In this tutorial, we will build a graph-convolutional neural network for the PBE bandgap task.
We will use the [Crystal Graph Convolutional Neural Network](https://journals.aps.org/prl/abstract/10.1103/PhysRevLett.120.145301) implemented in the [Deepchem library](https://deepchem.io/).

We choose this one, as it will need some more involved training loop and customization that you might also need in a real-world scenario.


To install Deepchem, follow the installation instructions on [the Deepchem landing page](https://deepchem.io/). You'll need to run something along the following lines (and also install PyTorch and dgl):

> conda install -c conda-forge rdkit deepchem==2.6.1
>
> pip install tensorflow-gpu~=2.4


## Imports


In [69]:
from deepchem.data import Dataset, DiskDataset
from deepchem.data.data_loader import InMemoryLoader, DataLoader
from deepchem.feat import MaterialStructureFeaturizer
from deepchem.feat.graph_data import GraphData
from deepchem.models.torch_models.cgcnn import CGCNNModel
from deepchem.molnet.load_function.molnet_loader import TransformerGenerator, _MolnetLoader
from deepchem.utils.data_utils import download_url, get_data_dir
from deepchem.utils.typing import PymatgenStructure
from loguru import logger
from mofdscribe.bench import PBEBandGapBench
from pymatgen.analysis.local_env import CrystalNN, CutOffDictNN, JmolNN
from pymatgen.core import Structure
from pymatgen.core.structure import Structure
from typing import List, Tuple, Union, Iterable, Sequence, Optional, Any, Iterator
from typing import Tuple

import deepchem as dc
import json
import logging
import pandas as pd
import numpy as np
import concurrent.futures
import time
import os


logger = logging.getLogger(__name__)

ATOM_INIT_JSON_URL = "https://deepchemdata.s3-us-west-1.amazonaws.com/datasets/atom_init.json"
VESTA_NN = CutOffDictNN.from_preset("vesta_2019")


## Plumbing to make Deepchem work with custom datasets


In [121]:
model = CGCNNModel(mode="regression", in_edge_dim=16)  # we use default settings for demonstration purposes.
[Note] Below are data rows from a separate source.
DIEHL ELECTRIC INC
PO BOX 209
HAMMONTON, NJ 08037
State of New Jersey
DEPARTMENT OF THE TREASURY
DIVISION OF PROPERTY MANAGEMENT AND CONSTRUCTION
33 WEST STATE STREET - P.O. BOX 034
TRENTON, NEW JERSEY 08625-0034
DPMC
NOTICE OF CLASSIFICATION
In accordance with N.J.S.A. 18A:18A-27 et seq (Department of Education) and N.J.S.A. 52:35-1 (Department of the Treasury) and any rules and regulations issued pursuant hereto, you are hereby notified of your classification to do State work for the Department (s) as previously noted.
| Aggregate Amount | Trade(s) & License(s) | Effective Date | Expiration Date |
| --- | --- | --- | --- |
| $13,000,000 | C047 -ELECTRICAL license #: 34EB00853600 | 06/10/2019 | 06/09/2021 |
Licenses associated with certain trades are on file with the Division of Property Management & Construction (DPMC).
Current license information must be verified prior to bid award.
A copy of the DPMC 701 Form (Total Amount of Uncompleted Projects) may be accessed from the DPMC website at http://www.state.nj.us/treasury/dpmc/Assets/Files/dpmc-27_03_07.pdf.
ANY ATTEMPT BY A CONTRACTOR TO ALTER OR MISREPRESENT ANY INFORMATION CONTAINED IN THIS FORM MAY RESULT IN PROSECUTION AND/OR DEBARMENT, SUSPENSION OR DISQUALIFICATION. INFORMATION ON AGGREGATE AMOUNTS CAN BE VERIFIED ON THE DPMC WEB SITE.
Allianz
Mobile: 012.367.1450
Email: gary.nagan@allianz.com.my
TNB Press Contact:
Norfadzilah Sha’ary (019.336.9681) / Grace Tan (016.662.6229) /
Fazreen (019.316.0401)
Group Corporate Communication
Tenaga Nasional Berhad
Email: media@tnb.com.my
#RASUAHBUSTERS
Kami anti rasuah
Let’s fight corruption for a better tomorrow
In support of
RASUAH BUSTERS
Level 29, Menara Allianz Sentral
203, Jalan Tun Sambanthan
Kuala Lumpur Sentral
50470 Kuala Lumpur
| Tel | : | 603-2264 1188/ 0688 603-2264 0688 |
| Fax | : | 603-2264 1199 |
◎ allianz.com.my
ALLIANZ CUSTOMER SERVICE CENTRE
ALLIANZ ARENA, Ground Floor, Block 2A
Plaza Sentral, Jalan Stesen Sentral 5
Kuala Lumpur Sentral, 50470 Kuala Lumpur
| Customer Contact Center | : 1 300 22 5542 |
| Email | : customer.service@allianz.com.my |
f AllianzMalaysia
Below, we have a custom dataloader, which also supports multiprocessing (we will use this one in the Python script, in which we run it for a larger dataset). In this notebook, we will use the default `InMemoryLoader`.


In [80]:
# class InMemoryLoader(DataLoader):
#     """Facilitate Featurization of In-memory objects.

#     When featurizing a dataset, it's often the case that the initial set of
#     data (pre-featurization) fits handily within memory. (For example, perhaps
#     it fits within a column of a pandas DataFrame.) In this case, it would be
#     convenient to directly be able to featurize this column of data. However,
#     the process of featurization often generates large arrays which quickly eat
#     up available memory. This class provides convenient capabilities to process
#     such in-memory data by checkpointing generated features periodically to
#     disk.

#     Example
#     -------
#     Here's an example with only datapoints and no labels or weights.

#     >>> import deepchem as dc
#     >>> smiles = ["C", "CC", "CCC", "CCCC"]
#     >>> featurizer = dc.feat.CircularFingerprint()
#     >>> loader = dc.data.InMemoryLoader(tasks=["task1"], featurizer=featurizer)
#     >>> dataset = loader.create_dataset(smiles, shard_size=2)
#     >>> len(dataset)
#     4

#     Here's an example with both datapoints and labels

#     >>> import deepchem as dc
#     >>> smiles = ["C", "CC", "CCC", "CCCC"]
#     >>> labels = [1, 0, 1, 0]
#     >>> featurizer = dc.feat.CircularFingerprint()
#     >>> loader = dc.data.InMemoryLoader(tasks=["task1"], featurizer=featurizer)
#     >>> dataset = loader.create_dataset(zip(smiles, labels), shard_size=2)
#     >>> len(dataset)
#     4

#     """

#     def create_dataset(
#         self,
#         inputs: Sequence[Any],
#         data_dir: Optional[str] = None,
#         shard_size: Optional[int] = 8192,
#         n_workers: Optional[int] = 8,
#     ) -> DiskDataset:
#         """Create and return a `Dataset` object by featurizing provided files.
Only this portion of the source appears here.